Massachusetts’s public transportation system, facing its usual heap of debt, is leaning again toward fare hikes and service cuts to fill the gap, but a coalition of state organizations is eyeing alternatives to providing help for the MBTA and also to boost long-term highway and other transportation maintenance.
The Massachusetts Bay Transportation Authority cites a drop in ridership numbers as a motivation behind considering cutting all weekend commuter rail trains from the schedule.
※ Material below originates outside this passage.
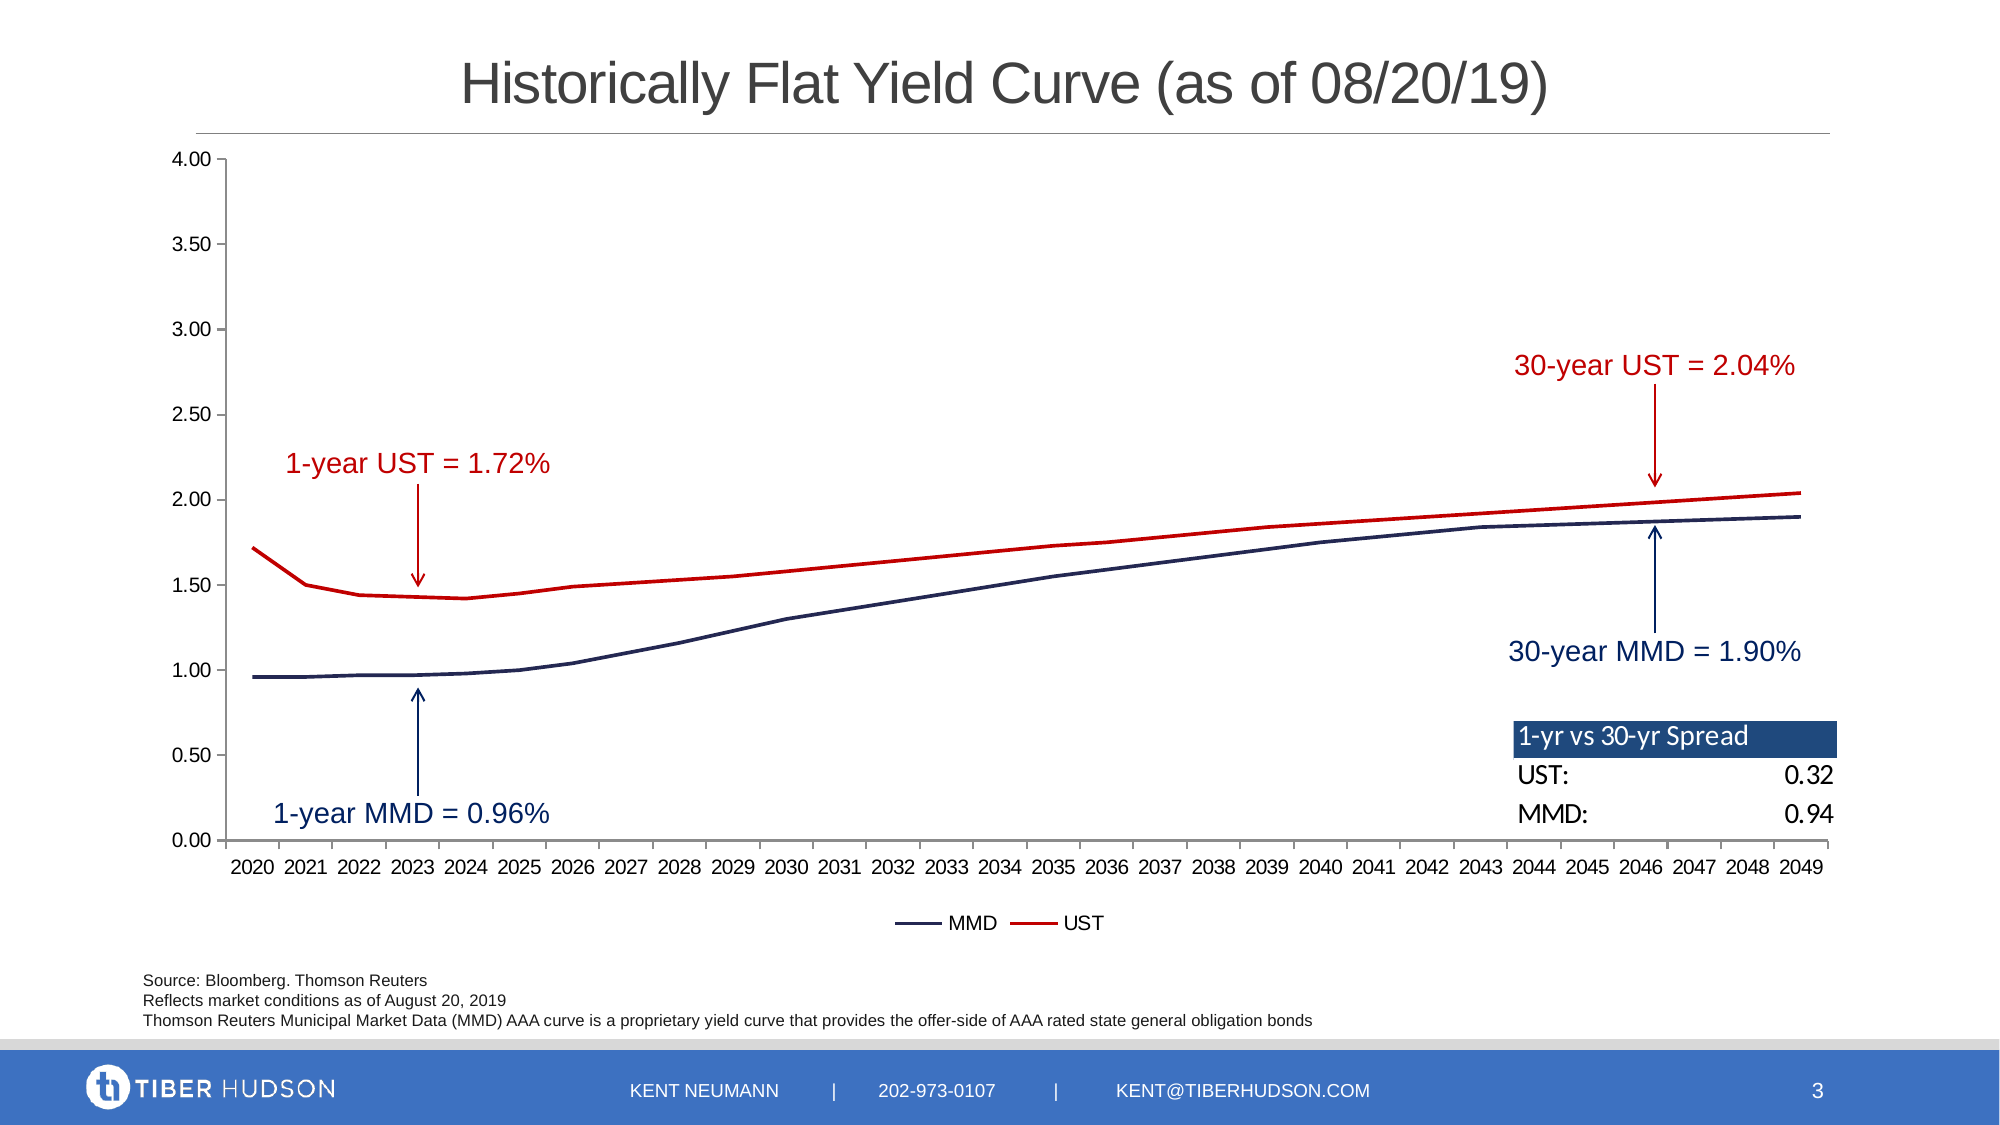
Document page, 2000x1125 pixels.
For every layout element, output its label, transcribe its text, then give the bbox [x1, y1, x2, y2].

But Transportation for Massachusetts, a coalition of organizations in the state focused on creating and improving transportation options, says that any idea of parking many trains for the weekend and cutting less-frequented weekday trips will simply push commuters back into their vehicles.
”It’s the wrong incentive. It’s literally moving backwards,” said the coalition’s advocacy director, Elizabeth Weyant.
Cape Ann’s Rockport/Newburyport line on the rail has seen ridership hold steady over the years, usually clocking in around 5.2 million rides annually. The line clocked 5.1 million rides in the fiscal year 2012, only a slight decrease from the five-year annual high of 5.4 million rides in 2009.
Even since the last fare hike in July, when the price of a monthly zone nine pass, for example, jumped $64 from $265 to $329, and a zone one pass shifted from $135 to $173, commuters to and from Cape Ann have kept paying. Ridership on just the Rockport section of the line during the beach-traffic-heavy month of that July hit 194,622, and hovered at about 178,178 in January.
Rockport resident Bob Delaney sat on a Railroad Avenue bench Friday afternoon, waiting for a local CATA bus as the 1:19 commuter rail train pulled into the Gloucester station. Though Delaney utilized local buses Friday, rather than the train, he frequents the commuter rail and depends solely on public transportation and the occasional rental car.